*** Opening AVAILABLE DATA ***

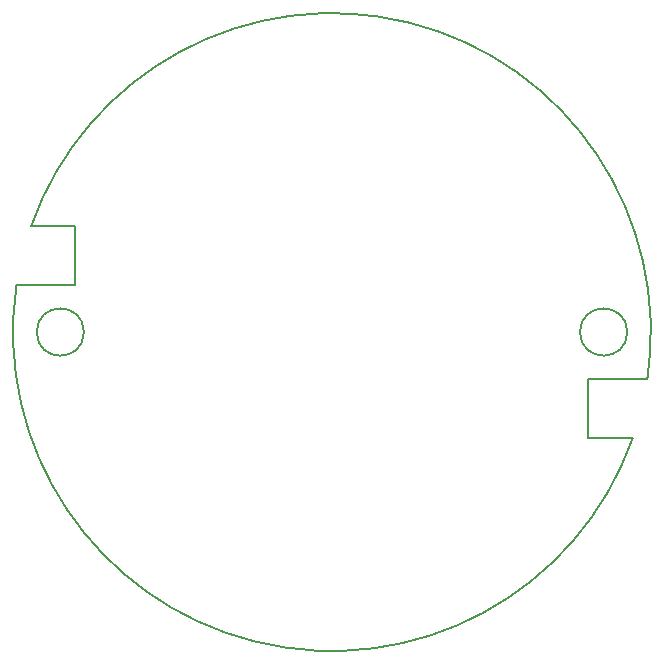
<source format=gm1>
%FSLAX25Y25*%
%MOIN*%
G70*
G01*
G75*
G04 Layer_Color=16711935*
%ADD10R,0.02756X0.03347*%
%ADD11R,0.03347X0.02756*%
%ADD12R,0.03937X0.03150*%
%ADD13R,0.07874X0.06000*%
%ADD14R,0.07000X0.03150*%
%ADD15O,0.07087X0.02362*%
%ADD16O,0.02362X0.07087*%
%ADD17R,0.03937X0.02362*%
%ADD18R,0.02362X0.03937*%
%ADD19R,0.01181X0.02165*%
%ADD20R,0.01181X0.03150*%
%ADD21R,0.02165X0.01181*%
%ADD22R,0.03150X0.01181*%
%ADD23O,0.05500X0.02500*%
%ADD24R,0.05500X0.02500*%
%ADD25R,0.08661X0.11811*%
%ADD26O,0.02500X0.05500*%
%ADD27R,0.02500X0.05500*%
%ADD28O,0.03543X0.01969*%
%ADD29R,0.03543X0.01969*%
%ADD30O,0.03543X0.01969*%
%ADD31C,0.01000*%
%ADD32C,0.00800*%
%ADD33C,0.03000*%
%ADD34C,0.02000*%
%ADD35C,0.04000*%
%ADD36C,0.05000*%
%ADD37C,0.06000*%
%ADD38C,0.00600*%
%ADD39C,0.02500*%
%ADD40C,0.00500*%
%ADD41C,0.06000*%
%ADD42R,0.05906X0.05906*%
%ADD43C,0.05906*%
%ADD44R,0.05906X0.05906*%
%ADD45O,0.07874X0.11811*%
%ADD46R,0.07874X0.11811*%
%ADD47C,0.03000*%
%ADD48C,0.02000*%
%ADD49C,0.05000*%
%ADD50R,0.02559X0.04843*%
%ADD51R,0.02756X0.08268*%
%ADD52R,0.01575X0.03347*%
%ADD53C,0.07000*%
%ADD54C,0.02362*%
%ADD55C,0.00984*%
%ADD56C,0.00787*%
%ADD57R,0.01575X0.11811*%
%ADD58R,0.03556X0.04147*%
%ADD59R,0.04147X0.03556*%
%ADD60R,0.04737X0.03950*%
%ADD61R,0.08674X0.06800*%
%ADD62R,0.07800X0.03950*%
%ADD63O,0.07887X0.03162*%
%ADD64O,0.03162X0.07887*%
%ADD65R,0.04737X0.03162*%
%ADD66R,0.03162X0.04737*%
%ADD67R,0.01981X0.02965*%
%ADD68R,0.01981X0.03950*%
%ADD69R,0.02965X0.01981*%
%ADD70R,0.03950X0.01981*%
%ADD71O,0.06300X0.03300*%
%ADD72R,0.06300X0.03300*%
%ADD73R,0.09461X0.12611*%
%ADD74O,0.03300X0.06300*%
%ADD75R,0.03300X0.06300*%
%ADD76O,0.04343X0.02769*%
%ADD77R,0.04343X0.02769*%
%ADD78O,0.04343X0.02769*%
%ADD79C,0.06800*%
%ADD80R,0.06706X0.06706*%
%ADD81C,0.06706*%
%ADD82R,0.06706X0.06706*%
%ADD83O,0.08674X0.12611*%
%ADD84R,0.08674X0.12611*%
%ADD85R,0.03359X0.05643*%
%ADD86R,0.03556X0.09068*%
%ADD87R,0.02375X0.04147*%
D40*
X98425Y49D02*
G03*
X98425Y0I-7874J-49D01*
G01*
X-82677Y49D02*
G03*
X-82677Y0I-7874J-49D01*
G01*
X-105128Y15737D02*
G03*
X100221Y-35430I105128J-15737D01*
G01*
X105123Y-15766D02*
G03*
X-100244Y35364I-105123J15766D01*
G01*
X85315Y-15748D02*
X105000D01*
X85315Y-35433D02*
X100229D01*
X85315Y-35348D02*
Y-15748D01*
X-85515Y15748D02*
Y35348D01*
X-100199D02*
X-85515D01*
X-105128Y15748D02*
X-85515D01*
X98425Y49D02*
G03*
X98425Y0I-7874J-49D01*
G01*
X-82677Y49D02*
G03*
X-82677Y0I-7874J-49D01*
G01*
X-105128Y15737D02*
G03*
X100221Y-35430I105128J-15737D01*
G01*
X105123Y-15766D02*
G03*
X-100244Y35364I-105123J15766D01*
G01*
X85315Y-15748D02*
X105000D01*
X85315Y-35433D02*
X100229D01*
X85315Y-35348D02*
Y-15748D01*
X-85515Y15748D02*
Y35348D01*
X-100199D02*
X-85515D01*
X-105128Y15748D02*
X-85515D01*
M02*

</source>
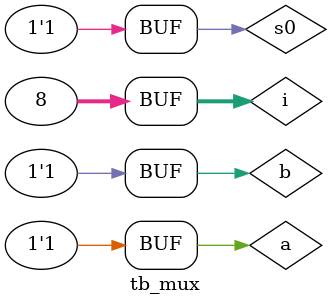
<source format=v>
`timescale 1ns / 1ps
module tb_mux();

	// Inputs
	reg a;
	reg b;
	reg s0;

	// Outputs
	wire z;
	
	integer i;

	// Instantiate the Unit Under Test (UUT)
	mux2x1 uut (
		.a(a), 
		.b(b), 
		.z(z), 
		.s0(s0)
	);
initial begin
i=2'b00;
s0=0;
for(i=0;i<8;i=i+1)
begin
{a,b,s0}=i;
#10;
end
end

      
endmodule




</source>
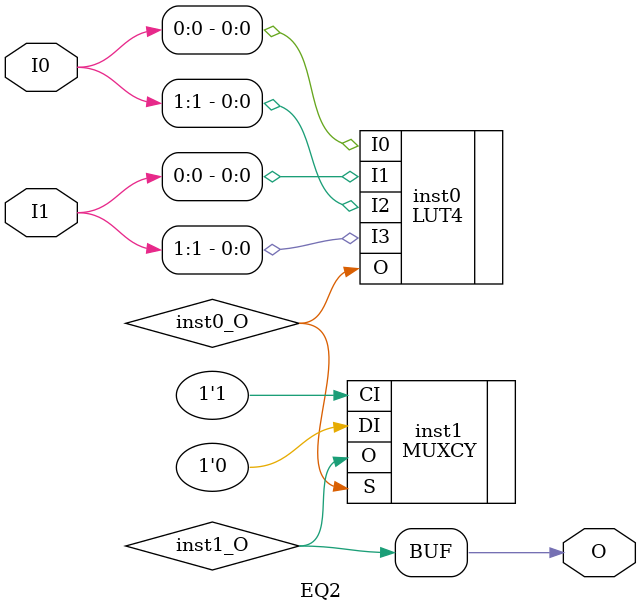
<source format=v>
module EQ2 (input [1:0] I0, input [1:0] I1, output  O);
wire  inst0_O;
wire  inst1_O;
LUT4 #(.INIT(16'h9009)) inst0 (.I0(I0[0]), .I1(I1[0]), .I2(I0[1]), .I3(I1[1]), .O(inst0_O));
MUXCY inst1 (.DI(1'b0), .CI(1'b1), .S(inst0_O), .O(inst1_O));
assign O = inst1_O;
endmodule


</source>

*** Closing AVAILABLE DATA ***

Repeat every line above exactly, but omit all images.

<source format=gm1>
%FSLAX25Y25*%
%MOIN*%
G70*
G01*
G75*
G04 Layer_Color=16711935*
%ADD10R,0.02756X0.03347*%
%ADD11R,0.03347X0.02756*%
%ADD12R,0.03937X0.03150*%
%ADD13R,0.07874X0.06000*%
%ADD14R,0.07000X0.03150*%
%ADD15O,0.07087X0.02362*%
%ADD16O,0.02362X0.07087*%
%ADD17R,0.03937X0.02362*%
%ADD18R,0.02362X0.03937*%
%ADD19R,0.01181X0.02165*%
%ADD20R,0.01181X0.03150*%
%ADD21R,0.02165X0.01181*%
%ADD22R,0.03150X0.01181*%
%ADD23O,0.05500X0.02500*%
%ADD24R,0.05500X0.02500*%
%ADD25R,0.08661X0.11811*%
%ADD26O,0.02500X0.05500*%
%ADD27R,0.02500X0.05500*%
%ADD28O,0.03543X0.01969*%
%ADD29R,0.03543X0.01969*%
%ADD30O,0.03543X0.01969*%
%ADD31C,0.01000*%
%ADD32C,0.00800*%
%ADD33C,0.03000*%
%ADD34C,0.02000*%
%ADD35C,0.04000*%
%ADD36C,0.05000*%
%ADD37C,0.06000*%
%ADD38C,0.00600*%
%ADD39C,0.02500*%
%ADD40C,0.00500*%
%ADD41C,0.06000*%
%ADD42R,0.05906X0.05906*%
%ADD43C,0.05906*%
%ADD44R,0.05906X0.05906*%
%ADD45O,0.07874X0.11811*%
%ADD46R,0.07874X0.11811*%
%ADD47C,0.03000*%
%ADD48C,0.02000*%
%ADD49C,0.05000*%
%ADD50R,0.02559X0.04843*%
%ADD51R,0.02756X0.08268*%
%ADD52R,0.01575X0.03347*%
%ADD53C,0.07000*%
%ADD54C,0.02362*%
%ADD55C,0.00984*%
%ADD56C,0.00787*%
%ADD57R,0.01575X0.11811*%
%ADD58R,0.03556X0.04147*%
%ADD59R,0.04147X0.03556*%
%ADD60R,0.04737X0.03950*%
%ADD61R,0.08674X0.06800*%
%ADD62R,0.07800X0.03950*%
%ADD63O,0.07887X0.03162*%
%ADD64O,0.03162X0.07887*%
%ADD65R,0.04737X0.03162*%
%ADD66R,0.03162X0.04737*%
%ADD67R,0.01981X0.02965*%
%ADD68R,0.01981X0.03950*%
%ADD69R,0.02965X0.01981*%
%ADD70R,0.03950X0.01981*%
%ADD71O,0.06300X0.03300*%
%ADD72R,0.06300X0.03300*%
%ADD73R,0.09461X0.12611*%
%ADD74O,0.03300X0.06300*%
%ADD75R,0.03300X0.06300*%
%ADD76O,0.04343X0.02769*%
%ADD77R,0.04343X0.02769*%
%ADD78O,0.04343X0.02769*%
%ADD79C,0.06800*%
%ADD80R,0.06706X0.06706*%
%ADD81C,0.06706*%
%ADD82R,0.06706X0.06706*%
%ADD83O,0.08674X0.12611*%
%ADD84R,0.08674X0.12611*%
%ADD85R,0.03359X0.05643*%
%ADD86R,0.03556X0.09068*%
%ADD87R,0.02375X0.04147*%
D40*
X98425Y49D02*
G03*
X98425Y0I-7874J-49D01*
G01*
X-82677Y49D02*
G03*
X-82677Y0I-7874J-49D01*
G01*
X-105128Y15737D02*
G03*
X100221Y-35430I105128J-15737D01*
G01*
X105123Y-15766D02*
G03*
X-100244Y35364I-105123J15766D01*
G01*
X85315Y-15748D02*
X105000D01*
X85315Y-35433D02*
X100229D01*
X85315Y-35348D02*
Y-15748D01*
X-85515Y15748D02*
Y35348D01*
X-100199D02*
X-85515D01*
X-105128Y15748D02*
X-85515D01*
X98425Y49D02*
G03*
X98425Y0I-7874J-49D01*
G01*
X-82677Y49D02*
G03*
X-82677Y0I-7874J-49D01*
G01*
X-105128Y15737D02*
G03*
X100221Y-35430I105128J-15737D01*
G01*
X105123Y-15766D02*
G03*
X-100244Y35364I-105123J15766D01*
G01*
X85315Y-15748D02*
X105000D01*
X85315Y-35433D02*
X100229D01*
X85315Y-35348D02*
Y-15748D01*
X-85515Y15748D02*
Y35348D01*
X-100199D02*
X-85515D01*
X-105128Y15748D02*
X-85515D01*
M02*

</source>
<source format=v>
`timescale 1ns / 1ps
module tb_mux();

	// Inputs
	reg a;
	reg b;
	reg s0;

	// Outputs
	wire z;
	
	integer i;

	// Instantiate the Unit Under Test (UUT)
	mux2x1 uut (
		.a(a), 
		.b(b), 
		.z(z), 
		.s0(s0)
	);
initial begin
i=2'b00;
s0=0;
for(i=0;i<8;i=i+1)
begin
{a,b,s0}=i;
#10;
end
end

      
endmodule




</source>
<source format=v>
module EQ2 (input [1:0] I0, input [1:0] I1, output  O);
wire  inst0_O;
wire  inst1_O;
LUT4 #(.INIT(16'h9009)) inst0 (.I0(I0[0]), .I1(I1[0]), .I2(I0[1]), .I3(I1[1]), .O(inst0_O));
MUXCY inst1 (.DI(1'b0), .CI(1'b1), .S(inst0_O), .O(inst1_O));
assign O = inst1_O;
endmodule


</source>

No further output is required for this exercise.